Llámese como se quiera, tatuaje, tatú o "tattoo", que su significado es siempre el mismo: marcar de forma casi que permanente la piel. Este tipo de xilografía corporal ha recorrido un largo viaje hasta adquirir la popularidad y propagación que tiene hoy en día. Los hay que lo consideran una aberración, un error que te marca – como a las reses – para toda la vida. Otros lo ven como un arte, una forma de expresar lo que sienten, han vivido o lo que no quieren que caiga en el olvido. Sea como fuere, está claro que esta forma de expresión corporal no puede describirse bajo un único adjetivo, y lo que lo hace especial es el carácter personal y subjetivo que hace que una simple calavera, tres palabras o un retrato adquieran el valor sentimental y artístico del que presumen hoy en día.

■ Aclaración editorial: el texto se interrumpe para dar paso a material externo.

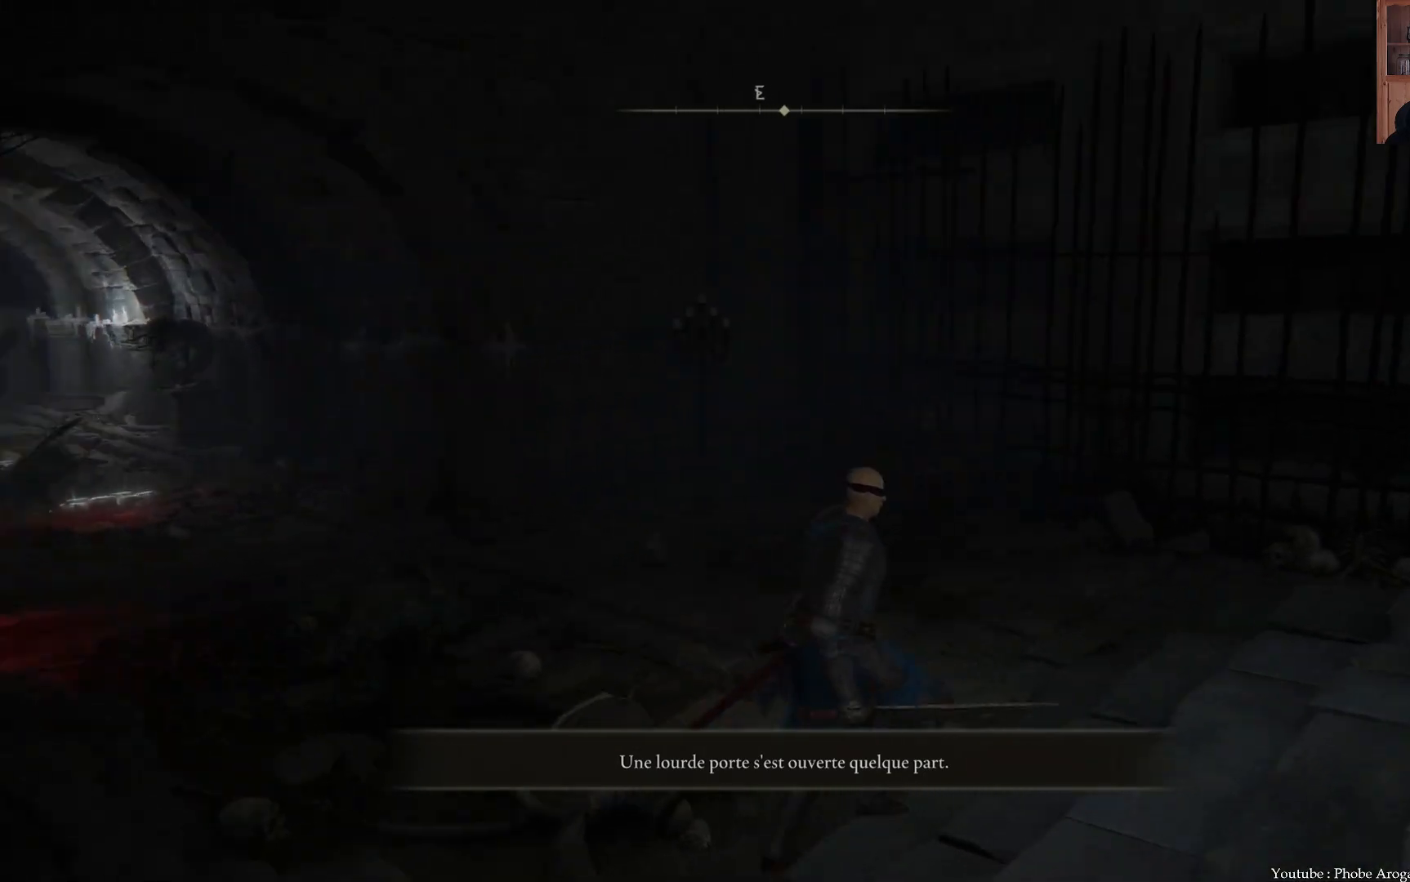
{"buttons": [], "left_stick": "up", "right_stick": "right", "events": [[267, "left_stick", "up"]]}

Lo que comenzó con el típico "amor de madre" o el corazón del enamorado ha evolucionado tanto que no es raro encontrarse entre tribales celtas, caracteres chinos y retratos, algún que otro diseño personal que se aleja de lo que uno podría decir que es lo "convencional" en estos círculos.

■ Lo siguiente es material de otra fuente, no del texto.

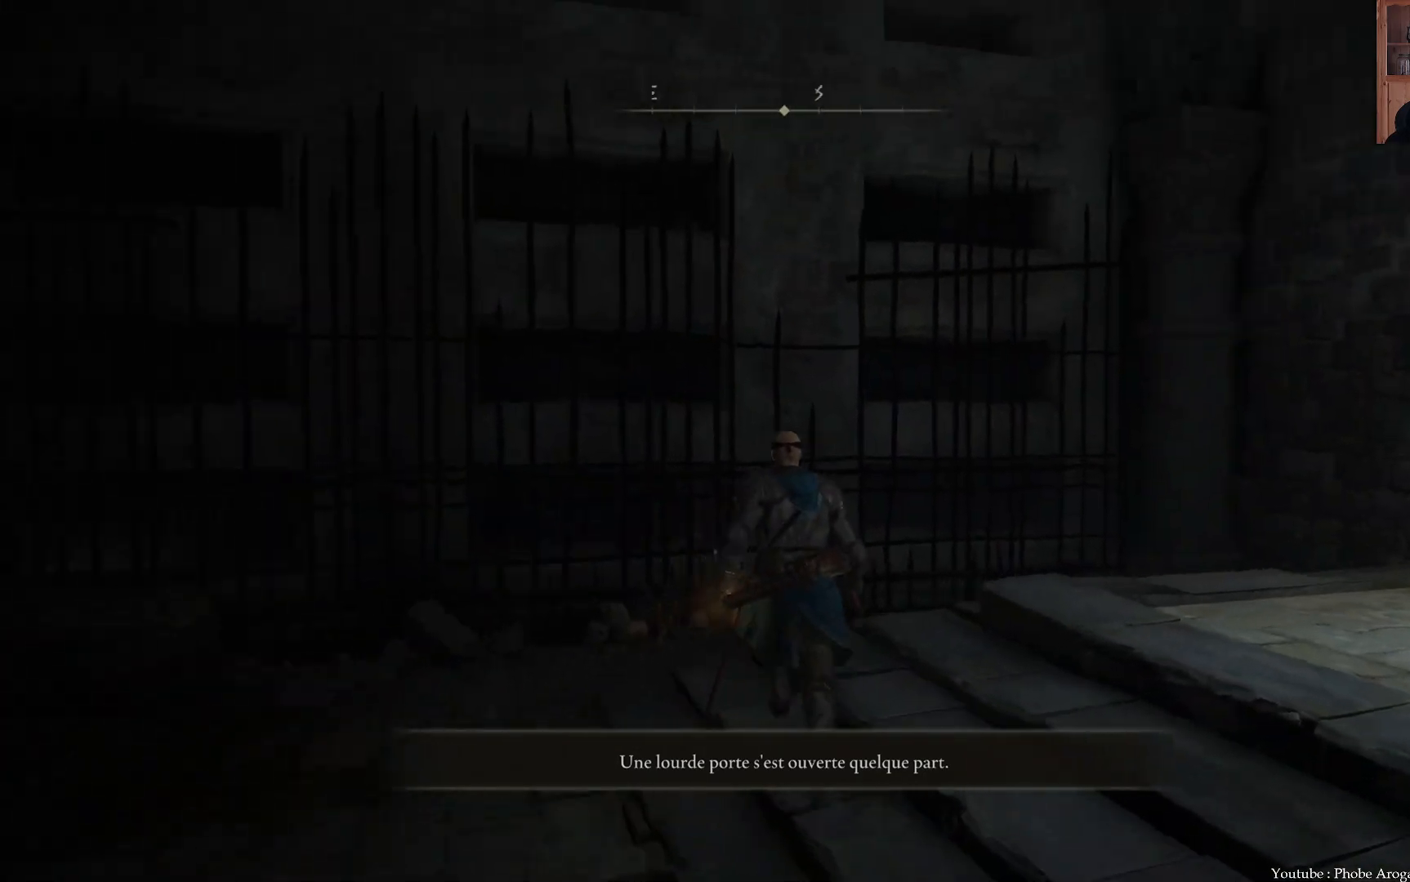
{"buttons": [], "left_stick": "up-right", "right_stick": "right", "events": [[350, "left_stick", "up-right"]]}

"Después de tantos años en este mundillo yo no encuentro nada fuera de lo normal. Lo cierto es que la mayoría de los tatuajes esconden un mensaje propio que les otorga sentido a su manera", relata Tito, de Caramba.
La creatividad es una de las facetas más destacables de este tipo de "productos", y más de uno se decanta por jugar con su cuerpo y mostrar dobles sentidos o chistes gráficos. Entre los muchos ejemplos hay casos en los que se emulan pequeñas heridas de bala, se dibujan horribles criaturas que parecen rasgar la epidermis en su intento de huir de la cárcel corporal, o los que piden alguna obscenidad que se extienda por las partes más nobles de cada uno.
"Quizás lo más raro no sea el dibujo en sí sino los sitios donde los piden. Antes lo típico eran los brazos, la espalda o la cadera; ahora ya se tatúa hasta por dentro de la boca y en la lengua", añade Tito.
El caso es que en España, los tatuadores aumentan, mejoran y se propagan, y la clientela tampoco para de crecer. Y es que es algo adictivo que una vez que se empieza siempre va a más. Aún así esta "ciencia" va más allá del hecho de adornar el cuerpo, y se emplea para mejorar o tapar errores pasados. "Un hombre al que había tatuado el retrato de su mujer vestida de novia, volvió tres años después para pedir que la desfigurase como a un zombie. Parece ser que el matrimonio no funcionó como esperaba", explica Tito con sorna.